If any of your clients use Bitwarden in their development or automation workflows, this one needs attention today.

On April 22, attackers injected malicious code into version 2026.4.0 of the Bitwarden CLI, the command-line version of the password manager used by developers and IT teams in automated pipelines.

The malicious package was live for just 90 minutes, but during that window it silently stole SSH keys, cloud credentials, API tokens, and environment variables from any machine that downloaded it. Then exfiltrated everything to attacker-controlled GitHub repositories. BleepingComputer

Only 334 downloads of the malicious version took place, but as security firm StepSecurity noted, a single compromised developer machine can become a pivot point for a much larger attack. The Hacker News

Bitwarden confirmed that no end-user vault data was affected. The safe version is 2026.4.1. If anyone in your clients’ teams uses the Bitwarden CLI and may have updated on April 22 between 6pm and 7:30pm ET, treat that machine as compromised.

🟡 CISA just flagged actively exploited vulnerabilities in a remote support tool used by MSPs

This one landed on Friday and it’s worth checking first thing this morning.

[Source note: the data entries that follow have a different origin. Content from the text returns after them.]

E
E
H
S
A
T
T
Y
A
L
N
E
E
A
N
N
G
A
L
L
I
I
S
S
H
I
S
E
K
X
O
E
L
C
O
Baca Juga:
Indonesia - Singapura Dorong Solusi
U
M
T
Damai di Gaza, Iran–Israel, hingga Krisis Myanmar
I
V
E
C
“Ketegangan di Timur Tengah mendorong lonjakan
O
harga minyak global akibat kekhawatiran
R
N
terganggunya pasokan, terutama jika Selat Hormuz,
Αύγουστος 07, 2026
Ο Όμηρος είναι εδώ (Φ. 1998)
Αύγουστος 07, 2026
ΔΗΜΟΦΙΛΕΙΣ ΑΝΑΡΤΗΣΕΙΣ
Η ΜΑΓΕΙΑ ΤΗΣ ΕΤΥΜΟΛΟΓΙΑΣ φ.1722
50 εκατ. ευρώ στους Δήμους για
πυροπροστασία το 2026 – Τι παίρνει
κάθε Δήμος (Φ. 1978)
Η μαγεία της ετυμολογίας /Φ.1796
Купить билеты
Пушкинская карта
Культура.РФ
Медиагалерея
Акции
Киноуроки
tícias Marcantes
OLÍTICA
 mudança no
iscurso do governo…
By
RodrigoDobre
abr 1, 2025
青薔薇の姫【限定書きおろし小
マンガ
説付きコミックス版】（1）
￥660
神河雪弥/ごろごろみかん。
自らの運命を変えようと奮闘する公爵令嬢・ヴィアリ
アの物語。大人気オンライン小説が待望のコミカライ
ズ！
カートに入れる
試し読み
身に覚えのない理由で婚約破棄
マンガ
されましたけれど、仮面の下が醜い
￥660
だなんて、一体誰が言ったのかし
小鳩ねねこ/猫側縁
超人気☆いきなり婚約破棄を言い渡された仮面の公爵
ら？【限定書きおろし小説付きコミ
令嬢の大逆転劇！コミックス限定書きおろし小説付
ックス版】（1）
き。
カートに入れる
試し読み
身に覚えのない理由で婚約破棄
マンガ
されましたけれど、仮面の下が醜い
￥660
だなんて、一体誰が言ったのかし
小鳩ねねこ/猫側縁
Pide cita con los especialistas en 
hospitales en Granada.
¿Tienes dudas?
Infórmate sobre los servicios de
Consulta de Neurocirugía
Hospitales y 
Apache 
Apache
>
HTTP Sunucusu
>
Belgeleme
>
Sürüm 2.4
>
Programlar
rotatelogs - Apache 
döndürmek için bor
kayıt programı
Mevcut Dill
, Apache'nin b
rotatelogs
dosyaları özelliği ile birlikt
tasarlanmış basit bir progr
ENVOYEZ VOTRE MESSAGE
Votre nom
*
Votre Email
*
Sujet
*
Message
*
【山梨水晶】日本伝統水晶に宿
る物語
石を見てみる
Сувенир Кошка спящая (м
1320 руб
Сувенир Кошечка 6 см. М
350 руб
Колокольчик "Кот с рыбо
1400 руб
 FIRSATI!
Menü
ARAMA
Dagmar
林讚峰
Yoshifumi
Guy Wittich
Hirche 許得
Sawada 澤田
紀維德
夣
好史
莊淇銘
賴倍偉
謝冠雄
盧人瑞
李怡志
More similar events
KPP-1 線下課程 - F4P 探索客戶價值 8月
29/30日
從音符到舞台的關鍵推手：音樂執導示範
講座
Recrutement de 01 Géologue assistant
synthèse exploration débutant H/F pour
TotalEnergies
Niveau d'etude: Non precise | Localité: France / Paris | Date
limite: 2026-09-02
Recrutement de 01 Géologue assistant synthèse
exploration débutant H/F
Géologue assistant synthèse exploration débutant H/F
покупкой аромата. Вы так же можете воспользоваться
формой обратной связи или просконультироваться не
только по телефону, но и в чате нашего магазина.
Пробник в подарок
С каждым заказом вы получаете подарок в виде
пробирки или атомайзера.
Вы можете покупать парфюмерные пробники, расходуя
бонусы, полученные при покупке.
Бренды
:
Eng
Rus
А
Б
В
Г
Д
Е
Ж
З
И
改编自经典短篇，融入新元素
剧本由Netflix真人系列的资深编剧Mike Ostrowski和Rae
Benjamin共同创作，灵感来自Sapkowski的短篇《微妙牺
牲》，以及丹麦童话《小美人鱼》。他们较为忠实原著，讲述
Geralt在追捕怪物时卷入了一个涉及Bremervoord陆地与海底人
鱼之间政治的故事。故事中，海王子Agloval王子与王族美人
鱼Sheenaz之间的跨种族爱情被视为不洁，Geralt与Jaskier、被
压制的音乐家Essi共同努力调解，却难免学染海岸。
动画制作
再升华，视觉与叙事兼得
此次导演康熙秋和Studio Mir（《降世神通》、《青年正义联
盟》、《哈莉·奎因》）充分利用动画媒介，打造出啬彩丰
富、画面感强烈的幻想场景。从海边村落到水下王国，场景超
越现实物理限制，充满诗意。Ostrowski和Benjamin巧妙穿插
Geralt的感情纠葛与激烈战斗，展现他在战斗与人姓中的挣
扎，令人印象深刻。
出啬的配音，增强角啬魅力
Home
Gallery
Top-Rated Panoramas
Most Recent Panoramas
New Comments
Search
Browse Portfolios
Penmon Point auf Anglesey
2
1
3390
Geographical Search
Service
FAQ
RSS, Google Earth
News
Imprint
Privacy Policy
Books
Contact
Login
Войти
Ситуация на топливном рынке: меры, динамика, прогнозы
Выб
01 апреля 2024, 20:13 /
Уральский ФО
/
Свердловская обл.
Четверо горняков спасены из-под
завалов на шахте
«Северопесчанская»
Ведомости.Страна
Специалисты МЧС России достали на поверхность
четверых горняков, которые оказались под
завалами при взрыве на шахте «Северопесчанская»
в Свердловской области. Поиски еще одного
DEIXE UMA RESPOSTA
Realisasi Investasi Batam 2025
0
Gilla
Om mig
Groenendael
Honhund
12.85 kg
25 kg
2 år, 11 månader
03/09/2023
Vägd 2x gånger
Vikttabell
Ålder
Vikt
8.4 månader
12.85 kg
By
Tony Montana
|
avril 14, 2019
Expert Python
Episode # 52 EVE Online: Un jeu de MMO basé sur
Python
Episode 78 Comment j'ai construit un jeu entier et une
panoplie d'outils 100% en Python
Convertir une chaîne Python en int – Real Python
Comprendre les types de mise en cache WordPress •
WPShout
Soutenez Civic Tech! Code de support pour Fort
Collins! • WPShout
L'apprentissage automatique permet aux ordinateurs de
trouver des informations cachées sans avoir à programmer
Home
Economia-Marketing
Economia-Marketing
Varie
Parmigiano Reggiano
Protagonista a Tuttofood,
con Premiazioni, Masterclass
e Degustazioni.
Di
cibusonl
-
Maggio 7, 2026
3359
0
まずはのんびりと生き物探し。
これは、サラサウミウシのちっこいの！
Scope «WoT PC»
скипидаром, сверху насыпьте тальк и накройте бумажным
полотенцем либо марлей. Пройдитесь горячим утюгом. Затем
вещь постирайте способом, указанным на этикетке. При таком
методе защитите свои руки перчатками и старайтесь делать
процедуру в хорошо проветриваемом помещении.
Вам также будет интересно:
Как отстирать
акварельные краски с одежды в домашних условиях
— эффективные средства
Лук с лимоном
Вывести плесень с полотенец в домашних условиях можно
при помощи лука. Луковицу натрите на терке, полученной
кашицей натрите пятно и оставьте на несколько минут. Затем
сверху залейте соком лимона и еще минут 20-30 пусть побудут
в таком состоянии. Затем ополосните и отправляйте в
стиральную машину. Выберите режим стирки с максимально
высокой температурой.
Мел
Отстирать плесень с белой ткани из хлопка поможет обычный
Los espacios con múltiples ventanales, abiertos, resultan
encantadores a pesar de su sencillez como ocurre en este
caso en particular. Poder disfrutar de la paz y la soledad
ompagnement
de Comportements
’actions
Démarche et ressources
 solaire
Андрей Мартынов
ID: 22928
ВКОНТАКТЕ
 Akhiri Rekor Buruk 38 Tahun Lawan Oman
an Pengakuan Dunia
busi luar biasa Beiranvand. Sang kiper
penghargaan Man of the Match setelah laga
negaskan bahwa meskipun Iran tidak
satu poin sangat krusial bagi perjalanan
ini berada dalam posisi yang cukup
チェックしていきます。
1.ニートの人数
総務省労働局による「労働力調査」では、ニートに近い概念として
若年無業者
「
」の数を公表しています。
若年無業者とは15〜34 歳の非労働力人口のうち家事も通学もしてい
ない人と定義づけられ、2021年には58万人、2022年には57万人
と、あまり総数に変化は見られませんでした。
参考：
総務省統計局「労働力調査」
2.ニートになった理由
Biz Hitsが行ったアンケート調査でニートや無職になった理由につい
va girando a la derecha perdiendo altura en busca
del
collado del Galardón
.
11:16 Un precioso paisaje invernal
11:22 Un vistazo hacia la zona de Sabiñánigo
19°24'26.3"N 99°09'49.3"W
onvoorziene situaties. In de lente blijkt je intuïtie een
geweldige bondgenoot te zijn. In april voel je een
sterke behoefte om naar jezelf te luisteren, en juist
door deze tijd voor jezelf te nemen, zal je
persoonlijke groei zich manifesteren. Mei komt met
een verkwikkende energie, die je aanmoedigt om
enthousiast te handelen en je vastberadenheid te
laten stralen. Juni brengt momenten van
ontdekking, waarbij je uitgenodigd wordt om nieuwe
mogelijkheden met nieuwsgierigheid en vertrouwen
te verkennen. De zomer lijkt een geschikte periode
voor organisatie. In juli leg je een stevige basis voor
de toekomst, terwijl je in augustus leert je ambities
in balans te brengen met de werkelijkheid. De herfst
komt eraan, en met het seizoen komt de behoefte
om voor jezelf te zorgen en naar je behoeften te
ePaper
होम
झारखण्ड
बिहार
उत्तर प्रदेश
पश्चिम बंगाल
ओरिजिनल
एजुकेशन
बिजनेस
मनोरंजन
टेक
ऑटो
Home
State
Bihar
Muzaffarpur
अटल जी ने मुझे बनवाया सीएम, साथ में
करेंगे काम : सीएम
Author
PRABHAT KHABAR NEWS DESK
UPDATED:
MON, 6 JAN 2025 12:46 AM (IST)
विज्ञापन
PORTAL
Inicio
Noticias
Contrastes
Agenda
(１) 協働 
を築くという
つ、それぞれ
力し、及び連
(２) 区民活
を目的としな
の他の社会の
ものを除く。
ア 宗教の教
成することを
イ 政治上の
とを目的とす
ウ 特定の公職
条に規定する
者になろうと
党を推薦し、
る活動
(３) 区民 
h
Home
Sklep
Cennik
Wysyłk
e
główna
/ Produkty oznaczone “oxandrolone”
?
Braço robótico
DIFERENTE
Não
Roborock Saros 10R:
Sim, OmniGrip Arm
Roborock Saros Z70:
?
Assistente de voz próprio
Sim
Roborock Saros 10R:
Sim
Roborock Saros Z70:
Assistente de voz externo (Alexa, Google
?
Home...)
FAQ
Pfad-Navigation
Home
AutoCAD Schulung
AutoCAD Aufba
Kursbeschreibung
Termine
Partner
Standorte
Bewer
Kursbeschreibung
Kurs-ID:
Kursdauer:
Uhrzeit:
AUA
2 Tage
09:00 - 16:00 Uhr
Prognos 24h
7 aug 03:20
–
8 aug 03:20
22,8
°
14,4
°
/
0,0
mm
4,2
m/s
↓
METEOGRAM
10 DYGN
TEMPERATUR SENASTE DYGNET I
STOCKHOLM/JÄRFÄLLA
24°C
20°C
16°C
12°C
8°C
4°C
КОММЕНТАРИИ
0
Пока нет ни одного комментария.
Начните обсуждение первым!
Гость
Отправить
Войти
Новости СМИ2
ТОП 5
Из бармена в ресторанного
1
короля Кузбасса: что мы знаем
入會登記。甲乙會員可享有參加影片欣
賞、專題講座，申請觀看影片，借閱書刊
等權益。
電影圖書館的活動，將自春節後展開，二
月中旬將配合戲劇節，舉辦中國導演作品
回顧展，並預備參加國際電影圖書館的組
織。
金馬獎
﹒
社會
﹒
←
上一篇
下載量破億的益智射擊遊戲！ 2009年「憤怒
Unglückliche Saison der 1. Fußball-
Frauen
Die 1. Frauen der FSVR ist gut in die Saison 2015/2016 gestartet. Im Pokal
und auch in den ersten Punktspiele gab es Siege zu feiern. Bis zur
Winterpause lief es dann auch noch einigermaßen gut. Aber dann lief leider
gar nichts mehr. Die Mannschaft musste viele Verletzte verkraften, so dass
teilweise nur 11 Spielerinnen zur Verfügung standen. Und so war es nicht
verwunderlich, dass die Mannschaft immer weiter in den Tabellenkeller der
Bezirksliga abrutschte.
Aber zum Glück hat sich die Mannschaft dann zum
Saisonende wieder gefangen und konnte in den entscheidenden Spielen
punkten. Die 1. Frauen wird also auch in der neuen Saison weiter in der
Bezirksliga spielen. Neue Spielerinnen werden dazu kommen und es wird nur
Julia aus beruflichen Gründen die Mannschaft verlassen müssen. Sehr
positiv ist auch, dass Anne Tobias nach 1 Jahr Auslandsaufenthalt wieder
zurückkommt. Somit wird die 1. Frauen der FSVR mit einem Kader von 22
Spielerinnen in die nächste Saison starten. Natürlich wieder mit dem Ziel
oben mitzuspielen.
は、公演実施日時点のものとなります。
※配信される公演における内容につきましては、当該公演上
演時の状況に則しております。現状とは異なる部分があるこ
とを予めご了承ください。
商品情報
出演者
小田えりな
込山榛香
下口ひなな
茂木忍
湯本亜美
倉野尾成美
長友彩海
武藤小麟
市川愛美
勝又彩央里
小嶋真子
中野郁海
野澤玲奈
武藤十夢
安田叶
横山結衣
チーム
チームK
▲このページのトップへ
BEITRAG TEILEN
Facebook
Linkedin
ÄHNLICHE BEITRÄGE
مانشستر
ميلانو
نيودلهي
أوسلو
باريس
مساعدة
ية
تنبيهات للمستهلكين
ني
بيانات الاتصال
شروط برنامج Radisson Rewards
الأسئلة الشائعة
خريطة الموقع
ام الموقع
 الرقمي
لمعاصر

CISA added two SimpleHelp vulnerabilities to its Known Exploited Vulnerabilities catalog on April 25, setting a federal remediation deadline of May 8. SimpleHelp is a remote support and monitoring tool used by MSPs and IT teams to access client machines. The Hacker News

The more serious of the two flaws allows a low-privileged technician account to generate API keys with admin-level permissions, effectively handing an attacker the keys to the whole system. These vulnerabilities are not new, but active exploitation has now been confirmed.

If you run SimpleHelp, check your version today. Versions 5.5.7 and earlier are vulnerable. The patch has been available since January. But if it hasn’t been applied, this needs to happen now.

🟢 Microsoft's new AI products go live on Friday. Here's what to tell clients

Short one, but timely.

Microsoft 365 E7 and Microsoft Agent 365 will be generally available this Friday, May 1. Agent 365 is positioned as a control plane for observing, governing, and securing AI agents across Microsoft-built, partner-built, and third-party environments. Channel Dive

Or, in plain English… Microsoft is building a dashboard for managing AI agents, and bundling it with Copilot and security tools into the new E7 licence tier. If your clients are already asking about AI agents, or if they’ve been trialling Copilot, this is the conversation to have this week before they hear about it from someone else first.

Microsoft has also expanded Copilot for all CSP promotions, with 30% and 40% discounts available through June 30, 2026.

We’re back in your inbox tomorrow morning. Enjoy your day.